The monument was dedicated on June 26, 1982, just days before the first anniversary of Terry Fox's death, by Governor General Edward Schreyer.

Originally located directly along the route of Highway 17, the statue was later relocated to a dedicated park overlooking the highway to accommodate the widening of the highway route.

By 1989, municipal politicians in Thunder Bay were beginning to call for a provincial tourist information centre, with washrooms on site, to be built at the monument due to reports that some visitors to the site were urinating and defecating in the bushes surrounding the site. An information centre was built on the site at the time of relocation.

Following the monument's relocation in the 1990s, several incidents of vandalism were reported on the site, including littering with empty alcohol bottles and hypodermic needles, amethysts being pried off the statue's base, damage to the onsite washrooms, one of the statue's hands being sawed off, and an aborted partial attempt to saw off the statue's head.

==Cultural significance==
Many later public events have revolved in some way around the monument. On Steve Fonyo's subsequent Journey for Lives run, he stopped at the monument to reflect before moving forward into the part of the run that Fox was never able to complete.

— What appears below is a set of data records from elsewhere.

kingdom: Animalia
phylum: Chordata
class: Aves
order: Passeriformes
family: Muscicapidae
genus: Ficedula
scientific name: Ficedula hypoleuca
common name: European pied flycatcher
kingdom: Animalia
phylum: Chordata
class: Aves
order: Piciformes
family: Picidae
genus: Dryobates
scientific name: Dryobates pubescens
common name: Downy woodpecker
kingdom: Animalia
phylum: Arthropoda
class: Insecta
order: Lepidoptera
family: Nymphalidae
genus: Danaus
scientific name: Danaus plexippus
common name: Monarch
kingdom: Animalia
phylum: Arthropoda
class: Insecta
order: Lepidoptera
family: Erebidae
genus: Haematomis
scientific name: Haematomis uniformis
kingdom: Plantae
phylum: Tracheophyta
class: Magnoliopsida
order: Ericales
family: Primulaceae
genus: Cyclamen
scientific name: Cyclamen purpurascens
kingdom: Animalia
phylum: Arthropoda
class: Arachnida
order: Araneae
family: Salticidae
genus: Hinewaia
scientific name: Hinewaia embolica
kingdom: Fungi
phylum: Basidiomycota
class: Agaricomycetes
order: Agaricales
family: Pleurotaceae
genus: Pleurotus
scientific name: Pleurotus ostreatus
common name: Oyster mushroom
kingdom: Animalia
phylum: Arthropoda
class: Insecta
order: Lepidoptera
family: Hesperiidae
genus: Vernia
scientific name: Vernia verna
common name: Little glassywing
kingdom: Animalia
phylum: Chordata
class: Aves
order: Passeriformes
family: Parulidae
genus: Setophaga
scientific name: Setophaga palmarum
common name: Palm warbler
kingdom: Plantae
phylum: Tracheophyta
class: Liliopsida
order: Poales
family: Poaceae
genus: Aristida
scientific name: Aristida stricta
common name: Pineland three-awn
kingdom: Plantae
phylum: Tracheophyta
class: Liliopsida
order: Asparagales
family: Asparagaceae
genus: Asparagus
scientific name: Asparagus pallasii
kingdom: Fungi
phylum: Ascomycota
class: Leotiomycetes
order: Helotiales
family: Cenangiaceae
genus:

In 1997, a quadriplegic named Dave Shannon stopped at the monument as part of his own cross-Canada trek for disability awareness.

In 2000, Fox's surviving family members held a public event at the monument to commemorate the 20th anniversary of the beginning of Fox's run.

For the Olympic torch relay across Canada prior to the 2010 Winter Olympics in Vancouver, a cancer survivor named Kailie Kernaghan-Keast was chosen for the leg of the run east of Thunder Bay, with the Terry Fox Monument chosen as the location for her to hand off to the next runner.